# Batch Audio Analysis

This notebook demonstrates how to perform batch analysis on multiple audio files using the CTC-SpeechRefinement package. We'll explore techniques for analyzing a collection of audio files, comparing their characteristics, and generating summary reports.

## Setup

First, let's import the necessary libraries and set up the environment.

In [None]:
# Add the project root to the Python path
import sys
import os
sys.path.append(os.path.abspath('..'))

# Import libraries
import numpy as np
import matplotlib.pyplot as plt
import librosa
import librosa.display
import pandas as pd
import seaborn as sns
from IPython.display import Audio, display, HTML
import glob
from pathlib import Path
from tqdm.notebook import tqdm

# Import from the project
from ctc_speech_refinement.core.preprocessing.audio import preprocess_audio
from ctc_speech_refinement.core.eda.descriptive_stats import analyze_descriptive_stats, batch_analyze_descriptive_stats
from ctc_speech_refinement.core.eda.time_domain import analyze_time_domain, batch_analyze_time_domain
from ctc_speech_refinement.core.eda.frequency_domain import analyze_frequency_domain, batch_analyze_frequency_domain
from ctc_speech_refinement.core.eda.pitch_timbre import analyze_pitch_timbre, batch_analyze_pitch_timbre
from ctc_speech_refinement.core.eda.anomaly_detection import analyze_anomalies, batch_analyze_anomalies
from ctc_speech_refinement.core.utils.file_utils import get_audio_files

# Set up plotting
plt.style.use('seaborn-v0_8-whitegrid')
plt.rcParams['figure.figsize'] = (12, 6)
plt.rcParams['figure.dpi'] = 100

## 1. Load Multiple Audio Files

Let's load multiple audio files from a directory.

In [None]:
# Define the path to the directory containing audio files
audio_dir = "../data/test1"  # Update this path to your audio directory

# Get list of audio files
audio_files = get_audio_files(audio_dir)

# Print the list of audio files
print(f"Found {len(audio_files)} audio files:")
for file in audio_files:
    print(f"- {file}")

In [None]:
# Load audio files
audio_data_dict = {}
for file in tqdm(audio_files, desc="Loading audio files"):
    try:
        audio_data, sample_rate = librosa.load(file, sr=None)
        audio_data_dict[file] = (audio_data, sample_rate)
    except Exception as e:
        print(f"Error loading {file}: {str(e)}")

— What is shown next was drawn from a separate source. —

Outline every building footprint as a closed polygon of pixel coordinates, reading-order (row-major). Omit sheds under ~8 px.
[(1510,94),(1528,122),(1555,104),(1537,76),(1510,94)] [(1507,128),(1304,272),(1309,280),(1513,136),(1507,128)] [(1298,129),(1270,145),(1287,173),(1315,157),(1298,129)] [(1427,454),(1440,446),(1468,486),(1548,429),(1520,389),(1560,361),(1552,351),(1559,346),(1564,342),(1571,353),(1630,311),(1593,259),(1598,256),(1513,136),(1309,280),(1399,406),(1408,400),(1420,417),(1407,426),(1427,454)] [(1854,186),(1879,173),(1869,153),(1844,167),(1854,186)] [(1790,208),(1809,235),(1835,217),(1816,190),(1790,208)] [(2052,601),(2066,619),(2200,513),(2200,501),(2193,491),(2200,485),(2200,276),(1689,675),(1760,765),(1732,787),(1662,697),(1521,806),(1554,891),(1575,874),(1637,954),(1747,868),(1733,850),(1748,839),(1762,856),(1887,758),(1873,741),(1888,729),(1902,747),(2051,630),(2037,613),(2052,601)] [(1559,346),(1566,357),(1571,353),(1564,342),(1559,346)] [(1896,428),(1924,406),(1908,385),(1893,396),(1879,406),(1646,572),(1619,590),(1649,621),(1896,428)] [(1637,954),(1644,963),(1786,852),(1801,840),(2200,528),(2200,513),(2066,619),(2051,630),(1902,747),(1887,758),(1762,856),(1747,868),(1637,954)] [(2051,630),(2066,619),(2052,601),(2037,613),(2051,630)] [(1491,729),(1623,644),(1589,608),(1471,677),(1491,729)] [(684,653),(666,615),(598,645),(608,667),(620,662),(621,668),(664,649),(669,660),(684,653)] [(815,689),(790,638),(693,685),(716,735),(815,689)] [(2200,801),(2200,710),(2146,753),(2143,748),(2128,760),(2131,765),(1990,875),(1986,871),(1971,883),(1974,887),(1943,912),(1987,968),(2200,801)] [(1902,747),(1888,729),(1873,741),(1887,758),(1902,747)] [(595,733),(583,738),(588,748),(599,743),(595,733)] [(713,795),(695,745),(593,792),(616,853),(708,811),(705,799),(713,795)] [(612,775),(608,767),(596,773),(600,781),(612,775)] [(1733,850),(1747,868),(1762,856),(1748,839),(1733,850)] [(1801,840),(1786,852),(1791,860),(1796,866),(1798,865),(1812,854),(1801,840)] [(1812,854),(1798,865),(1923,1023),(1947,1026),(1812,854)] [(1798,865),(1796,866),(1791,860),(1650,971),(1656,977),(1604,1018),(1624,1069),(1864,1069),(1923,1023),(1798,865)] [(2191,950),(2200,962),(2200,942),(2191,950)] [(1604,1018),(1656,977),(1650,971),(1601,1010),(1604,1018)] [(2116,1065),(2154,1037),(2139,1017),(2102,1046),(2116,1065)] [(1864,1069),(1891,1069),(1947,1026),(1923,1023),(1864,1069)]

# Print basic information about each audio file
print("\nAudio file information:")
for file, (audio_data, sample_rate) in audio_data_dict.items():
    duration = len(audio_data) / sample_rate
    print(f"- {os.path.basename(file)}: {sample_rate} Hz, {duration:.2f} seconds, {len(audio_data)} samples")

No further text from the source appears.